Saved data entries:
►

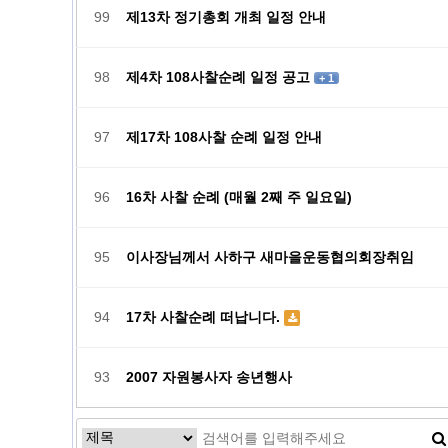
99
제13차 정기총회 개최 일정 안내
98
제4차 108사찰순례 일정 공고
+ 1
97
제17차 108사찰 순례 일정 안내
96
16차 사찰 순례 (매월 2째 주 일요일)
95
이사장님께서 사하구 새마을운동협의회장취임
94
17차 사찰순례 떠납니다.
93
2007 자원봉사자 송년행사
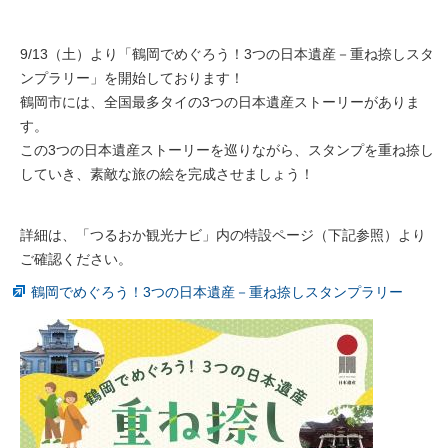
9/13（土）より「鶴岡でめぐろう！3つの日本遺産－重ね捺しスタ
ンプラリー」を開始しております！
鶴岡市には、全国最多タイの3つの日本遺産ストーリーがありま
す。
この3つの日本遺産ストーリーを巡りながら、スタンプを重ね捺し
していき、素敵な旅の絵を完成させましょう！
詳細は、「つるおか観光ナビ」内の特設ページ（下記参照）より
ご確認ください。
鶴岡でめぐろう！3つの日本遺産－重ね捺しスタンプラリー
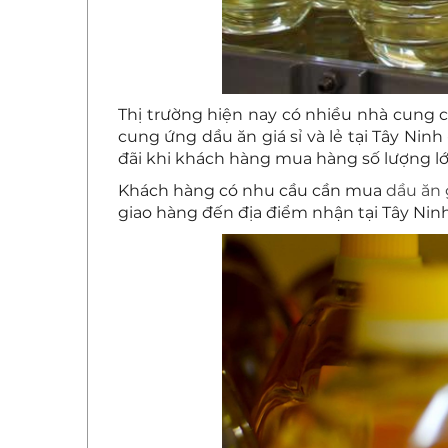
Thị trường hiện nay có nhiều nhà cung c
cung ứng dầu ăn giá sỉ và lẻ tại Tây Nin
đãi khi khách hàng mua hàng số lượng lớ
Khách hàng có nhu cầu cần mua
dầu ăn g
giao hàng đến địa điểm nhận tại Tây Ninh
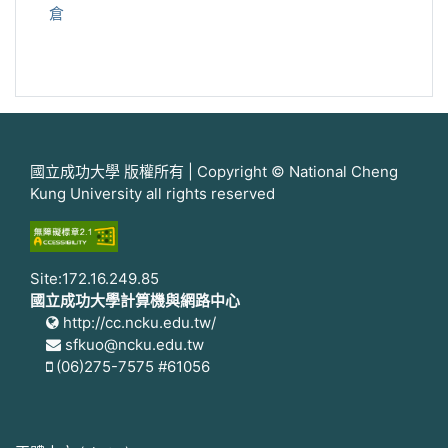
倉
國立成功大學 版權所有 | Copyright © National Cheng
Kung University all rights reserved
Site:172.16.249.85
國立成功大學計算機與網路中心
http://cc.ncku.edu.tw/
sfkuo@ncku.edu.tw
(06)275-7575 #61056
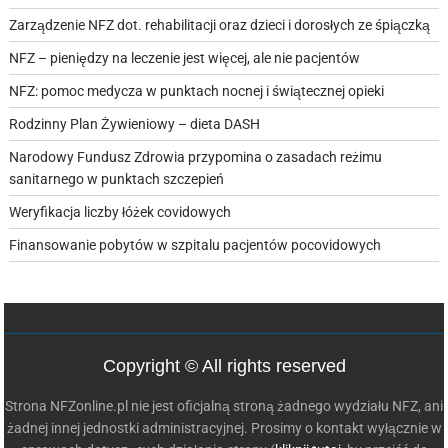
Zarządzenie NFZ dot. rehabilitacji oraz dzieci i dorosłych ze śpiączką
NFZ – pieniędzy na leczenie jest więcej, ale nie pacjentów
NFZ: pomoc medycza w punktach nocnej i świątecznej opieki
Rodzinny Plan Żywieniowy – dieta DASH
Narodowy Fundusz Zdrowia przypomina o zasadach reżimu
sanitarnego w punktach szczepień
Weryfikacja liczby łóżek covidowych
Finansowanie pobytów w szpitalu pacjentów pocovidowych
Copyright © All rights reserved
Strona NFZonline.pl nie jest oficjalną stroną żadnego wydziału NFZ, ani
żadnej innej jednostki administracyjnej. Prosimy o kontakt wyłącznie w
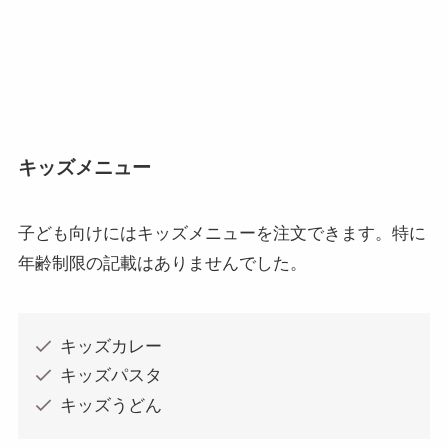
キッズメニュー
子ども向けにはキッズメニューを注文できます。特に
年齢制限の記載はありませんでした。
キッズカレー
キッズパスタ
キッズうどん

◄

Count how many of the lines above contain the string "jest", and give only that number.

2